Preemptive Compromise

As long as there's a Republican anywhere in this country, the Democrats will find a way to compromise with him. We're less than two weeks out from an election in which the Dems are expected to pick up the presidency, add 15-30 seats to their majority in the house, and have a small but realistic shot at 60 in the Senate. So why would you preemptively compromise your goals for immigration reform (via Man Eegee)?

Any solution would have to be bipartisan, she said, so it may require sacrificing some of Democrats' past priorities, such as giving illegal immigrants a path to citizenship.

"Maybe there never is a path to citizenship if you came here illegally," Pelosi said. "I would hope that there could be, but maybe there isn't."


What really gets me is how wistful and passive she seems about the bill's chances. I'd understand that kind of attitude coming from a disappointed voter. But perhaps someone needs to remind Ms. Pelosi that, as Speaker of the House, she (along with Barack Obama and Harry Reid (or possibly Chris Dodd or Hillary Clinton if there's a leadership struggle)) is one of the three people in this country with the most power to determine whether an immigration bill contains a path to citizenship.

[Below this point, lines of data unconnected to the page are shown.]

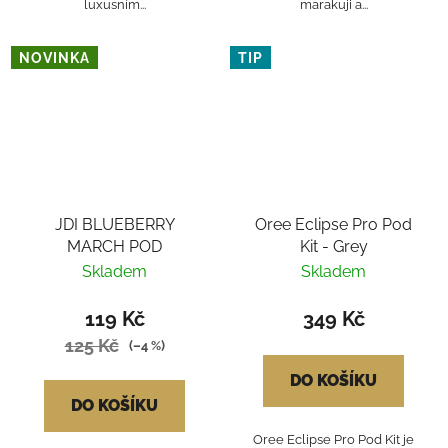
luxusním...
marakuji a...
NOVINKA
TIP
JDI BLUEBERRY
Oree Eclipse Pro Pod
MARCH POD
Kit - Grey
Skladem
Skladem
119 Kč
349 Kč
125 Kč
(–4 %)
DO KOŠÍKU
DO KOŠÍKU
Oree Eclipse Pro Pod Kit je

The 2007 immigration bill was already deeply compromised, loaded down with harsh enforcement crackdowns and with a path to citizenship that had so many unrealistic conditions as to make it largely theoretical. And that bill nearly passed a more GOP-heavy Congress than what we'll have in 2009. So you'd think that if the "Democrats are more progressive than Republicans" hypothesis is true, the Dem leadership's first offer for a new bill would be more progressive than the 2007 bill. I opposed the 2007 bill because I thought it would, on balance, make our immigration system worse off, but I know lots of progressives disagreed with me. I realize a lot of my preferred reforms -- greatly expanded legal immigration, elimination of most crime-based reasons for deportability, trade reform with sender countries, elimination of pre-trial detention -- are politically unrealistic even with big Democratic majorities in Congress. But if you give up the path to citizenship, what's left for progressives in an immigration bill?